After the fluorescent lamps F / L are turned on as described above, since the voltage characteristics and the current characteristics of the fluorescent lamps F / L are different, the resonance frequency starts to change. In this embodiment, illustration and description are omitted. However, a circuit stabilizer (not shown) may control the resonance frequency or flickering phenomenon by maintaining the resonance frequency constant.

As described above, the waveform shaping device of the electronic ballast according to the present invention, by controlling the sinusoidal wave supplied to the fluorescent lamp to prevent the distortion of the waveform and at the same time to remove the high-order mode harmonics to eliminate flicker and resonance noise can do. In addition, flicker and resonant noise can be eliminated to stabilize the overall system to extend its life.

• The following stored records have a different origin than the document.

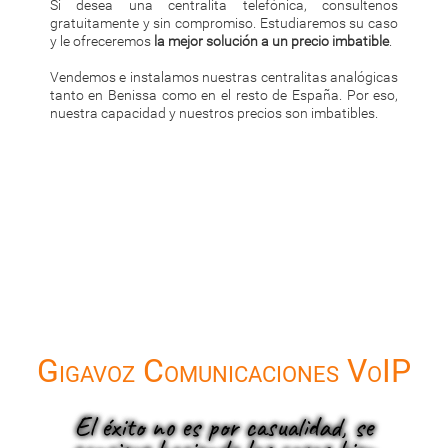
Si desea una centralita telefónica, consultenos
gratuitamente y sin compromiso. Estudiaremos su caso
y le ofreceremos
la mejor solución a un precio imbatible
.
Vendemos e instalamos nuestras centralitas analógicas
tanto en Benissa como en el resto de España. Por eso,
nuestra capacidad y nuestros precios son imbatibles.
Gigavoz Comunicaciones VoIP
El éxito no es por casualidad, se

The present invention is not limited to the above-described embodiment, and it will be apparent that many modifications are possible by those skilled in the art within the technical spirit of the present invention.

Claims (3)

A rectifier for converting an input AC voltage into a DC voltage; A driving unit generating a driving signal by the supplied DC voltage; A switching unit including at least two first switching elements and a second switching element which alternately switch by the driving signal to generate a high frequency voltage; In the switching operation region of each of the first switching element and the second switching element, the falling of the waveform of the switching off section is abruptly caused by the rectification of the Schottky barrier so that the first switching element and the second switching element A waveform shaping unit which performs shaping control of the waveform supplied to the lighting device by preventing the switching operation region from overlapping; And Waveform shaping device of the electronic ballast characterized in that it comprises a resonance unit for receiving the high frequency voltage to turn on the lighting device. The method of claim 1, wherein the waveform shaping unit, An electronic ballast comprising a schottky barrier diode having an anode terminal connected to each of the base terminals of the first switching element and the second switching element, and a resistor having one end connected to a cathode terminal of the schottky barrier diode. Waveform shaping device. The switching device of claim 2, wherein the other end of the resistor is connected to one end of a transformer for inducing a predetermined driving voltage to the corresponding switching element, and one side of the transformer is connected to one end of the transformer for protecting each switching element. A waveform shaping device for an electronic ballast, characterized by further connecting a terminal and a protective resistor connected to an anode end of a Schottky barrier diode.